● **Brano**:
Le indicazioni della autorità nazionali competenti sono articolate nei tre livelli territoriali individuati: zona infetta; area confinante con la zona infetta (entro 10 km dal confine); intero territorio nazionale.
Nella zona infetta è prioritario assicurare una gestione della popolazione di cinghiale coordinata e efficace, con l’unico scopo di ottenere nel breve periodo l’eradicazione del virus, condizione essenziale per riprendere le normali attività di allevamento, caccia, trekking, mountain biking, utilizzo del bosco e fruizione pubblica delle aree naturali in essere precedentemente all’epidemia.
Al di fuori della zona infetta e dell’area confinante, al momento l’unica prescrizione delle autorità nazionali competenti riguarda la movimentazione dei cinghiali vivi; resta ferma per le autorità locali competenti la possibilità di introdurre ulteriori misure restrittive.
qualche gg fa ho sentito, durante zapping, un pezzo di intervista a un qualcuno che sosteneva che la popolazione dei cinghiali in zona doveva essere sterminata per rimuovere la PSA. Questo indica che vi sarà sicuramente qualcuno che cercherà di opporsi e contrastare le politica suggerita da ISPRA. Quindi due domande:
1) è stata messa in atto una campagna di educazione della popolazione alla problematica?
2) quanto riescono a essere imposte le regole suddette e verificata la loro applicazione?
Salve Dino, rispondiamo alle sua domande.

● **Dati forniti**:
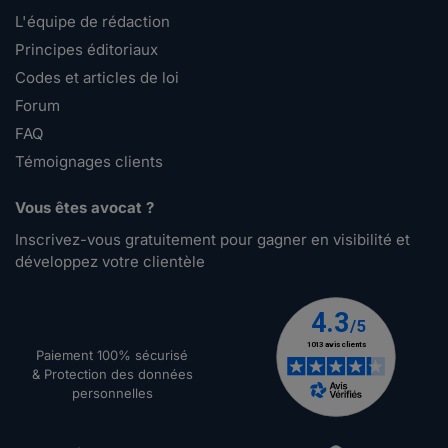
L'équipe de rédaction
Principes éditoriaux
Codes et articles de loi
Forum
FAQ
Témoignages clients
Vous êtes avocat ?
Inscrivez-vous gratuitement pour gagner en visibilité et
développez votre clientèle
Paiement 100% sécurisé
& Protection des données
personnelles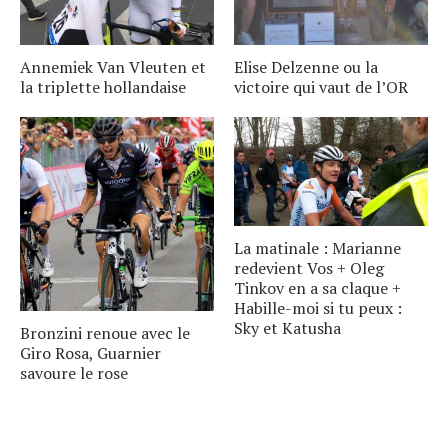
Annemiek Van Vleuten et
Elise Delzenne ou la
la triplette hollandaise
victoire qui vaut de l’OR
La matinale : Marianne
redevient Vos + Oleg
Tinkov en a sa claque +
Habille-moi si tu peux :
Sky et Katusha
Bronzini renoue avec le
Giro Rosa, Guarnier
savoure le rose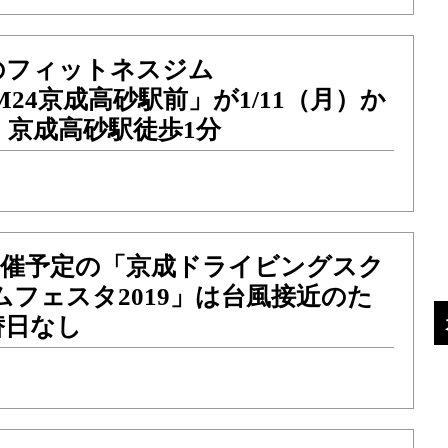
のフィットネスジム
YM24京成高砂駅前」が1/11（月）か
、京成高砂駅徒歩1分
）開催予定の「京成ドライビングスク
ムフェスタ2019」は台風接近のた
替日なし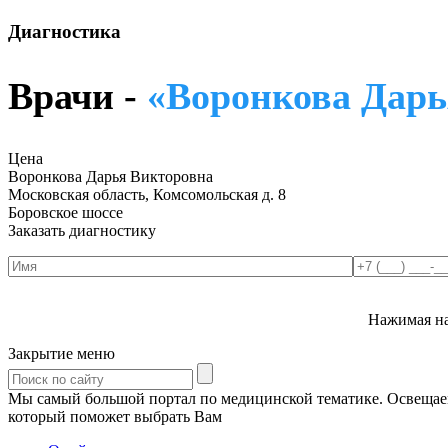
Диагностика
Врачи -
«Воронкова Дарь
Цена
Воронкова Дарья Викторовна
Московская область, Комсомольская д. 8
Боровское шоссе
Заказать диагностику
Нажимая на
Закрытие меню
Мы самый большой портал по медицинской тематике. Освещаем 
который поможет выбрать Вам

---

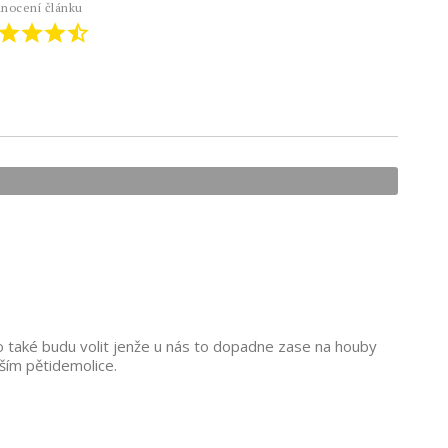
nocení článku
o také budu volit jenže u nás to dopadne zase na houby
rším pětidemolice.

● **Compiti ed esercizi**:
(1) Cita dal brano sui cinghiali la parte che comincia con "qualche gg fa" e finisce con "alle sua domande.".
(2) Nel brano sui cinghiali, che cosa riguarda l'unica prescrizione delle autorità nazionali al di fuori della zona infetta e dell'area confinante?
(3) Per favore, prosegui il brano sui cinghiali dal punto in cui si interrompe.
Le voci non servono per svolgere il lavoro.

● **Soluzioni**:
(1)
qualche gg fa ho sentito, durante zapping, un pezzo di intervista a un qualcuno che sosteneva che la popolazione dei cinghiali in zona doveva essere sterminata per rimuovere la PSA. Questo indica che vi sarà sicuramente qualcuno che cercherà di opporsi e contrastare le politica suggerita da ISPRA. Quindi due domande:
1) è stata messa in atto una campagna di educazione della popolazione alla problematica?
2) quanto riescono a essere imposte le regole suddette e verificata la loro applicazione?
Salve Dino, rispondiamo alle sua domande.

(2) La movimentazione dei cinghiali vivi.

(3)
La sensibilizzazione e informazione delle categorie maggiormente coinvolte dall’arrivo della peste suina africana (allevatori e cacciatori) è in corso già da molti mesi, a cura delle autorità sanitarie e con la partecipazione degli esperti di ISPRA, almeno per quanto riguarda gli aspetti di natura epidemiologica. Considerato che con l’arrivo della malattia il bacino delle attività (produttive e ricreative) interessate dalle misure restrittive si è enormemente ampliato, ISPRA ha deciso di aprire un canale di informazione attraverso il sito web con lo scopo di fornire, oltre agli aggiornamenti sugli sviluppi della situazione, le risposte ai principali quesiti che vengono posti all’Istituto sia dai singoli cittadini che da tecnici e operatori interessati.
Quanto alla seconda domanda, la verifica del rispetto delle misure restrittive spetta alle autorità locali competenti. Ad oggi non si dispone di informazioni quantitative in merito ad eventuali violazioni delle disposizioni né segnalazioni in merito a fenomeni diffusi di mancato rispetto delle misure restrittive.
(Ispra)
Buongiorno, io mi chiedo perchè di fronte a indicazioni che dimostrano come la densità dei cinghiali non sia un fattore determinante nè per l’introduzione della PSA, ma nemmeno per favorirne la presenza o l’endemizzazione, le istituzioni dei territori coinvolti continuano a prendere provvedimenti basati sul depopolamento e sull’aumento dei prelievi venatori (sia pure selettivi), anche in deroga alle vigenti leggi (caccia con visore notturno, senza limiti di giornate, ecc).
Numerosi studi dimostrano inoltre come un massiccio prelievo venatorio aumenti la prolificità della specie. Allora mi chiedo se quste misure siano efficaci, o piuttosto un contentino ad alcune categorie.
Non sarebbe meglio puntare sulla messa in totale biosicurezza degli allevamenti, anzichè decimare (inutilmente) una specie, con tecniche peraltro anche pericolose per le persone?